In April 2008, Legends Hospitality Management won the Yankee Stadium concessions away from Centerplate. With no known history, Legends was revealed on October 20, 2008, to be a new stadium hospitality company evenly owned by the Yankees and Dallas Cowboys and a third owned by some combination of Goldman Sachs and CIC Partners.

In November 2012, News Corporation agreed to terms on acquiring a 49% stake in YES. As a consequence, each of the network's previous owners had their ownership stakes reduced with Yankee Global's new holdings to be 25% share. As a result of the sale to Fox, the Yankees agreed to keep their games on the network through 2041, which would be the network's 40th year of existence. In March 2014, Fox Sports acquired 32% of the YES Network leaving Yankee Global with only a 20% stake. In the agreement, Yankee Global has the right to purchase YES Network if Fox puts it up for sale.
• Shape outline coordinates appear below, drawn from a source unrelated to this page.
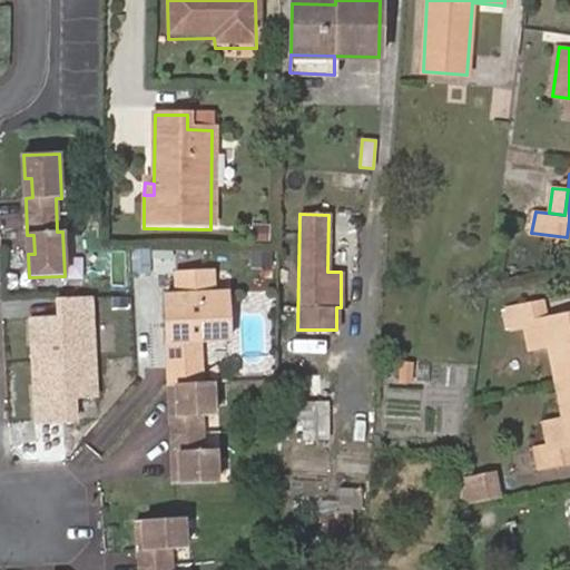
[(262,236),(262,253),(278,253),(278,236),(262,236)]
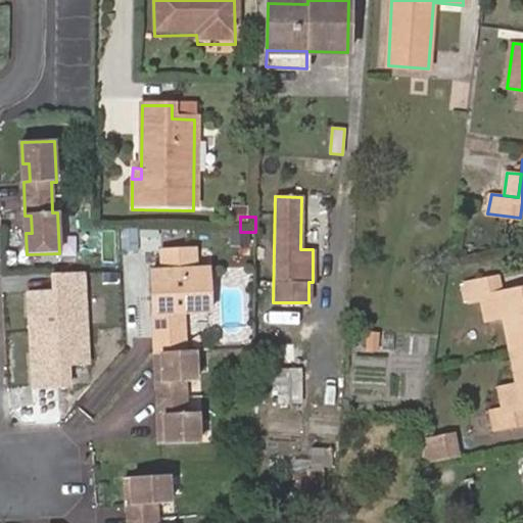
[(124,232),(124,250),(139,250),(139,233),(124,232)]
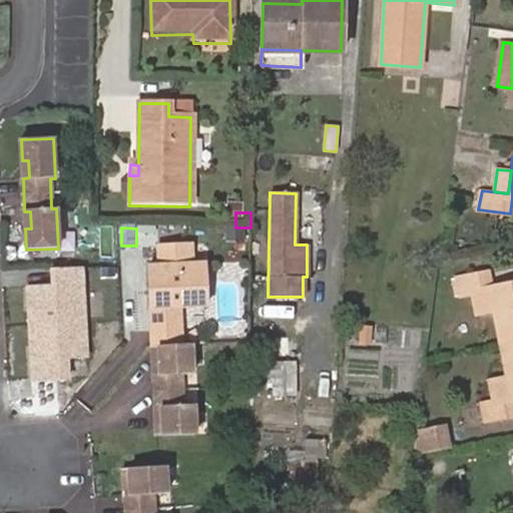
[(162,268),(151,269),(154,348),(177,347),(183,347),(182,309),(208,308),(207,266),(194,267),(193,246),(161,247),(162,268)]
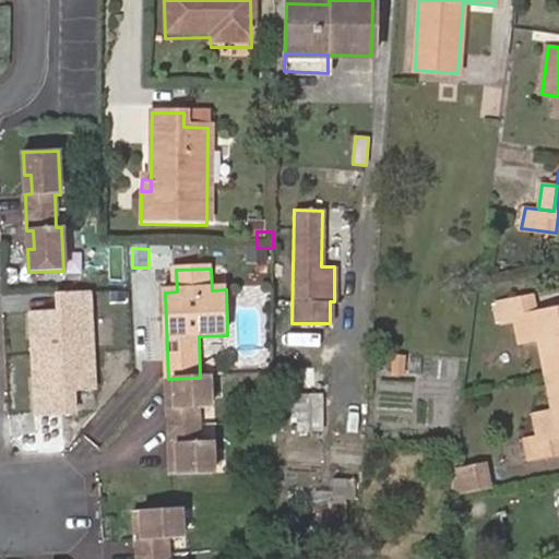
[(91,289),(54,292),(55,310),(26,312),(32,415),(75,413),(74,391),(96,390),(91,289)]
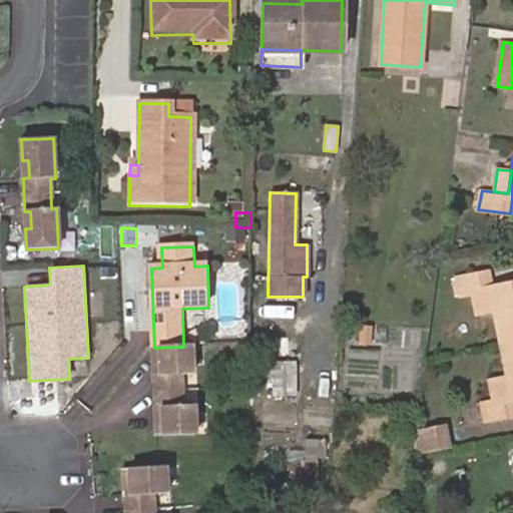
[(492,311),(498,344),(512,340),(512,282),(492,286),(489,271),(456,277),(460,296),(471,294),(475,314),(492,311)]
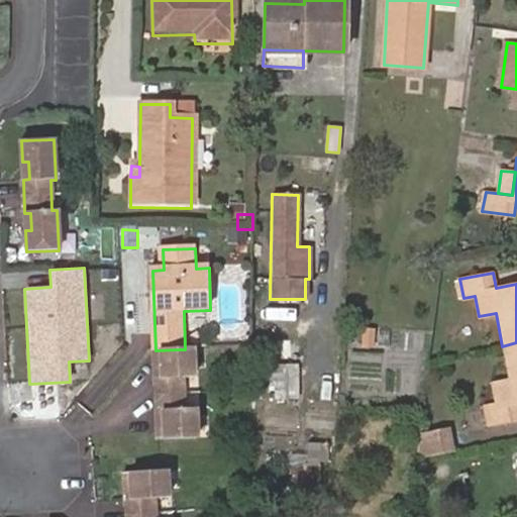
[(374,345),(375,327),(355,326),(354,344),(374,345)]
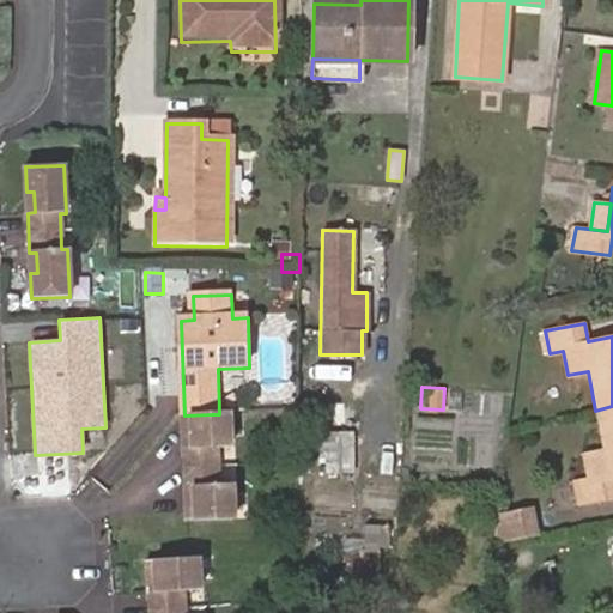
[(612,406),(595,411),(602,449),(583,453),(588,477),(575,479),(580,504),(612,497),(612,406)]
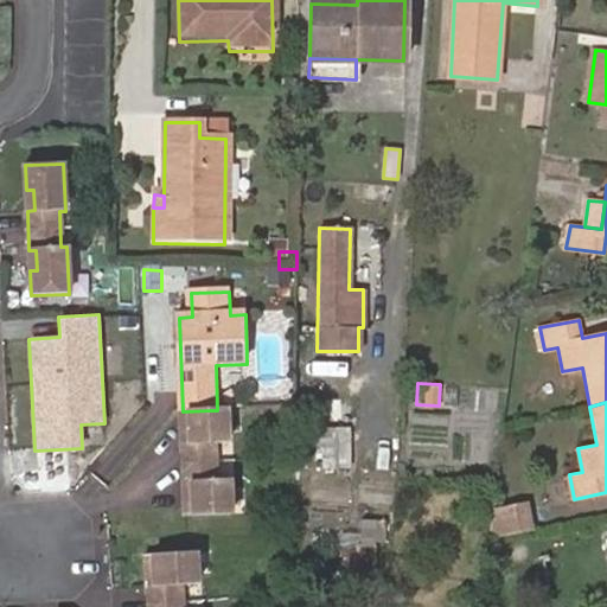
[(210,410),(183,411),(183,434),(190,434),(191,445),(184,445),(185,485),(192,484),(192,494),(185,496),(186,518),(232,516),(230,481),(217,481),(216,446),(229,445),(228,410),(217,410),(210,410)]
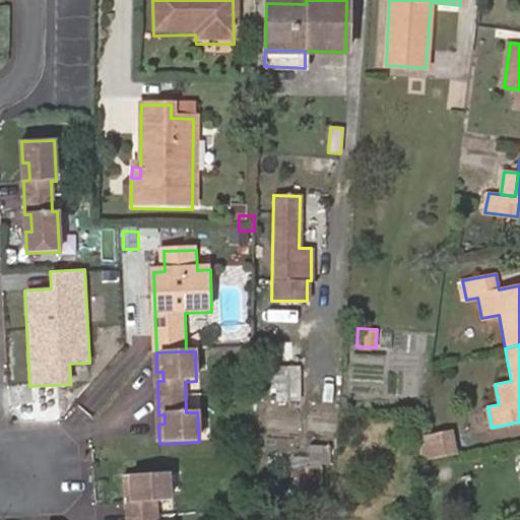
[(298,366),(276,366),(276,399),(298,399),(298,366)]
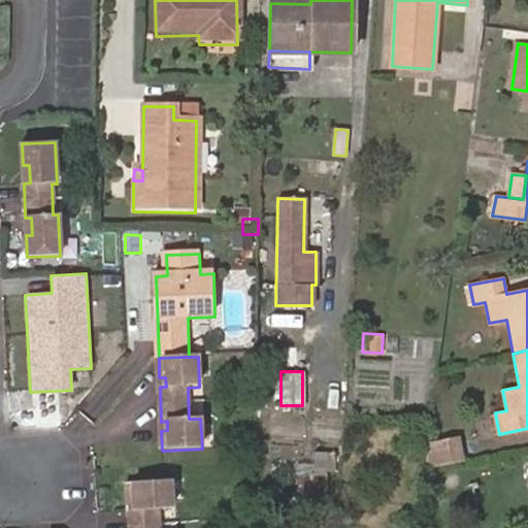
[(429,444),(426,468),(463,461),(458,439),(429,444)]
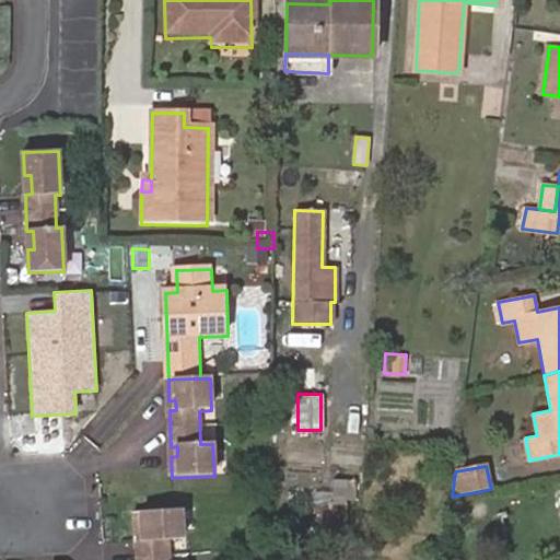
[(167,559),(167,543),(182,543),(181,513),(135,515),(136,534),(142,533),(142,543),(136,544),(137,559),(167,559)]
With Disney acquiring most of 21st Century Fox, Yankee Global began considering purchasing back the share of YES Network it did not own. On June 27, 2018, the United States Department of Justice gave antitrust approval to Disney under the condition of selling Fox's 22 regional sports channels, to which the company has agreed. Yankee Global Enterprises confirmed it would repurchase a majority stake in YES Network on March 8, 2019.

On August 30, 2022, it was announced that Yankee Global Enterprises acquired a 10% stake in Italian soccer club AC Milan along with RedBird Capital Partners.